Study of Gas Liquid Mass Transfer in a Grid Stirred Tank

2017 
Dissolution and mass transfer at gas liquid interfaces are central to many industrial and environmental issues. All these applications aim at predicting the transfer velocities between the two phases, and the dependency of these velocities on several factors such as pressure, temperature, flow regime and so on. The goal of the present study is to understand the physical phenomena acting in the liquid phase during the dissolution and transfer of a gas at a flat two-phase interface; and to measure the influence of these phenomena on mass exchanges. To that end, an oscillating grid apparatus is used to generate a controlled liquid side turbulence. The dissolution of an atmospheric sparingly soluble gas, carbon dioxide, is considered. Optical measurement techniques are used simultaneously in order to gain further insight on the hydrodynamics influence on dissolved gas mixing.

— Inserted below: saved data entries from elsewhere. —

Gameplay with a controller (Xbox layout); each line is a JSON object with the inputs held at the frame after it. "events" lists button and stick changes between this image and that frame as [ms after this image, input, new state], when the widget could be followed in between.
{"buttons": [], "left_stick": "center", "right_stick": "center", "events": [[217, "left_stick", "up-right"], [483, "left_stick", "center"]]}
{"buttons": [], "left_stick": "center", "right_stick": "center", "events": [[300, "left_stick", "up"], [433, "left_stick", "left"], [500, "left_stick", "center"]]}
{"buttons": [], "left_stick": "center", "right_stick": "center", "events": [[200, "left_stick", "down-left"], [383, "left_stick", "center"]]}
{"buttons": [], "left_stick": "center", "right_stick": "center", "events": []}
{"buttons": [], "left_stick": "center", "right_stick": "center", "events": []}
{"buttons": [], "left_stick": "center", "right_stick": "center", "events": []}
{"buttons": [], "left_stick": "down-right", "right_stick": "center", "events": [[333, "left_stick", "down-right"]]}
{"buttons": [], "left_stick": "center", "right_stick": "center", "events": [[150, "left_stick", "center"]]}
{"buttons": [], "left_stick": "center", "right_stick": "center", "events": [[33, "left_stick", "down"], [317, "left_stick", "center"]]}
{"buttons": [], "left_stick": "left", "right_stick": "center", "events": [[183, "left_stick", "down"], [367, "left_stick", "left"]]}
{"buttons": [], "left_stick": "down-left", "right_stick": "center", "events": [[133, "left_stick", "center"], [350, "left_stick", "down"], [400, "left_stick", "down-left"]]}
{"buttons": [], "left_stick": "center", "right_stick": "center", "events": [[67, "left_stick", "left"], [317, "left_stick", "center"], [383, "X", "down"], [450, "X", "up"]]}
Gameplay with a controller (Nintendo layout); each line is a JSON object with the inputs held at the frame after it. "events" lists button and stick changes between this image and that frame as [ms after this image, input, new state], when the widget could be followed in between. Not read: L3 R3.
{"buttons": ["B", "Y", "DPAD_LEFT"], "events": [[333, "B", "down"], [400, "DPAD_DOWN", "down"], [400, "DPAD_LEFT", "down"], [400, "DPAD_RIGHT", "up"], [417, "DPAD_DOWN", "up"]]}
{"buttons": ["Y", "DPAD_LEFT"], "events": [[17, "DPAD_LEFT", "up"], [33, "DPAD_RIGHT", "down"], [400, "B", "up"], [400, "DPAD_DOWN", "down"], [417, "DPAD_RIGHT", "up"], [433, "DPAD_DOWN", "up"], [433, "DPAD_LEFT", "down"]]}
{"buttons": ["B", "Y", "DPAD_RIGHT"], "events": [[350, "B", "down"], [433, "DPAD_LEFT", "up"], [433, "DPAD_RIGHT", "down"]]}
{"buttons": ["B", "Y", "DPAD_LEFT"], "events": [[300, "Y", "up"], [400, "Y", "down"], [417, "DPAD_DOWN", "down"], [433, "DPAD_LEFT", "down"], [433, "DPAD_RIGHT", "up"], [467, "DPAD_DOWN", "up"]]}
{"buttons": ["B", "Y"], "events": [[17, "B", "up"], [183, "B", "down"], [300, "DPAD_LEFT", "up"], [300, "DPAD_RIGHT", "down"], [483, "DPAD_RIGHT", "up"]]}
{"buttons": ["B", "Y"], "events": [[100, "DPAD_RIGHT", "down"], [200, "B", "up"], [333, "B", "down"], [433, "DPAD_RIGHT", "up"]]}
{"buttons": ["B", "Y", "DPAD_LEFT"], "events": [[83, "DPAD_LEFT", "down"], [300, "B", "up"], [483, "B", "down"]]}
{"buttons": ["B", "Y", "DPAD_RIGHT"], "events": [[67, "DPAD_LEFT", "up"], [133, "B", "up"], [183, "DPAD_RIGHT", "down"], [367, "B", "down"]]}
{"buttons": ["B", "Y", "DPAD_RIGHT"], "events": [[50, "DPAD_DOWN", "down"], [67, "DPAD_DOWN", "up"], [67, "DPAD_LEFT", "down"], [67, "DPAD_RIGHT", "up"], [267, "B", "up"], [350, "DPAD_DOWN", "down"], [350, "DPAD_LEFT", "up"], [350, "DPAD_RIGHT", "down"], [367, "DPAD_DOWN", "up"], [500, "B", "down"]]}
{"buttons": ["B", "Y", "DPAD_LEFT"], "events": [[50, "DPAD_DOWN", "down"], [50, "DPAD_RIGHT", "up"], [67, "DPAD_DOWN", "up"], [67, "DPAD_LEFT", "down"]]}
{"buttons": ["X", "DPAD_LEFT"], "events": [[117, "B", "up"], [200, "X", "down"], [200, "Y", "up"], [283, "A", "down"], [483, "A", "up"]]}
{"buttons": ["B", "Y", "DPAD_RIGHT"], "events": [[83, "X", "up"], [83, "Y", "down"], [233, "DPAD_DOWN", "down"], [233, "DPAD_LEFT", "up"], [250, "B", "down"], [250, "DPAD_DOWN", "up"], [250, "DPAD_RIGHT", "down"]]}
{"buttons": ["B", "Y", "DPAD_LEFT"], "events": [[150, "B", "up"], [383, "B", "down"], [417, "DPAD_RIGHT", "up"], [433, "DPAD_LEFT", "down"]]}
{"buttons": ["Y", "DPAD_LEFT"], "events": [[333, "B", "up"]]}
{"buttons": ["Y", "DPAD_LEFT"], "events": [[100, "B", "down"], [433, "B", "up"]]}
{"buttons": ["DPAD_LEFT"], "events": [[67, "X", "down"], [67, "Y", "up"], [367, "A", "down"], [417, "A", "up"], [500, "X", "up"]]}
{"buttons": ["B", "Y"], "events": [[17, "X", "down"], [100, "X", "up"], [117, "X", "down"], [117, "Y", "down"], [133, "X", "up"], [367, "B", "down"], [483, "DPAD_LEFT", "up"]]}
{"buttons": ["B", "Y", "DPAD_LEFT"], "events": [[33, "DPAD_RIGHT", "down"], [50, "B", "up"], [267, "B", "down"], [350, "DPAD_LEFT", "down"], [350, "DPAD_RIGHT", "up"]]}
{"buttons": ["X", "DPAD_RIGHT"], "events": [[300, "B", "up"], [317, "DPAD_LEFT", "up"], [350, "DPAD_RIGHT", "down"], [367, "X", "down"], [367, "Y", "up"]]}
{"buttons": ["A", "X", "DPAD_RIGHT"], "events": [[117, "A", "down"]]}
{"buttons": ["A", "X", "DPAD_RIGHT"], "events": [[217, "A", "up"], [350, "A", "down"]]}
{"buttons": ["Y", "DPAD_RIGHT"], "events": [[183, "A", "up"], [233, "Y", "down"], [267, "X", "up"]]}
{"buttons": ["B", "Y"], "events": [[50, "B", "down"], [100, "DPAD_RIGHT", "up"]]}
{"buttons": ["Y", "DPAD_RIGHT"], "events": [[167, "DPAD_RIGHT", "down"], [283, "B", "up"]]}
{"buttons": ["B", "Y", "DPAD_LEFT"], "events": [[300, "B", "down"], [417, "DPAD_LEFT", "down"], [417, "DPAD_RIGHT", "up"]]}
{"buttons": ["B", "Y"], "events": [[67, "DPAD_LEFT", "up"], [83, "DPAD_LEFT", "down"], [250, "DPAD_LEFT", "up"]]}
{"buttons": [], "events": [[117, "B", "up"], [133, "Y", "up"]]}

The phenomena responsible for mass transfer acceleration are found to happen in thin characteristic depth scales under the interface. In those regions, a complex combination of dissolved gas injection and diffusion layers renewing events is observed. The analysis of velocity fields highlights their strongly three dimensional aspects, and simultaneous measurements, lead to the conclusion that these three-dimensional effects have an impact on dissolved scalar concentration structures, and consequently on mass transfer.